• **What the exercise asks**:
Copy out every line of text from the records below word for word, leaving out the pictures.

• **Entries provided**:

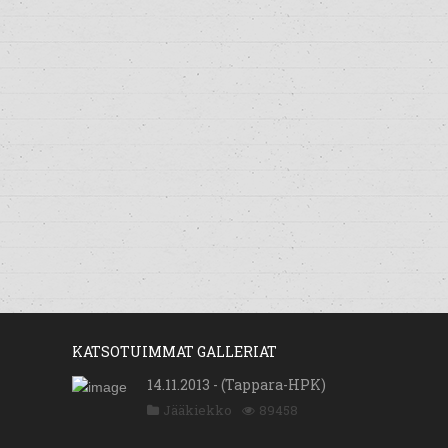
KATSOTUIMMAT GALLERIAT
14.11.2013 - (Tappara-HPK)
Jääkiekko
89458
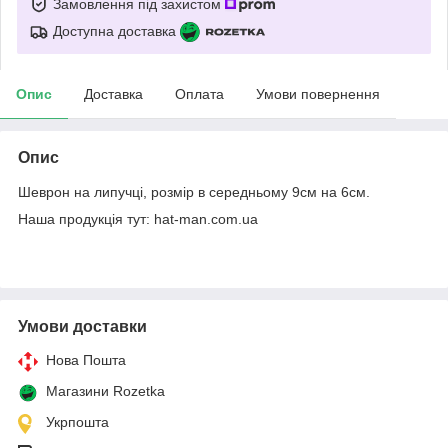
Замовлення під захистом
Доступна доставка
Опис
Доставка
Оплата
Умови повернення
Опис
Шеврон на липучці, розмір в середньому 9см на 6см.
Наша продукція тут: hat-man.com.ua
Умови доставки
Нова Пошта
Магазини Rozetka
Укрпошта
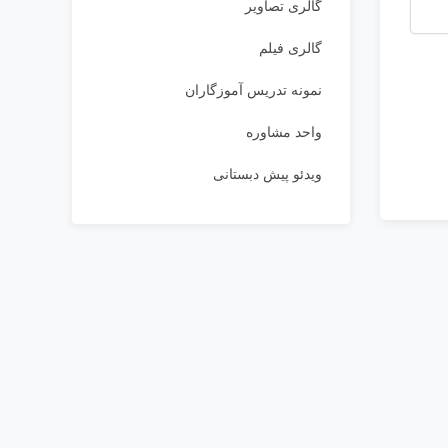
گالری تصاویر
گالری فیلم
نمونه تدریس آموزگاران
واحد مشاوره
ویدئو پیش دبستانی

• **Exercise answer**:
KATSOTUIMMAT GALLERIAT
14.11.2013 - (Tappara-HPK)
Jääkiekko
89458
Замовлення під захистом
Доступна доставка
Опис
Доставка
Оплата
Умови повернення
Опис
Шеврон на липучці, розмір в середньому 9см на 6см.
Наша продукція тут: hat-man.com.ua
Умови доставки
Нова Пошта
Магазини Rozetka
Укрпошта
گالری تصاویر
گالری فیلم
نمونه تدریس آموزگاران
واحد مشاوره
ویدئو پیش دبستانی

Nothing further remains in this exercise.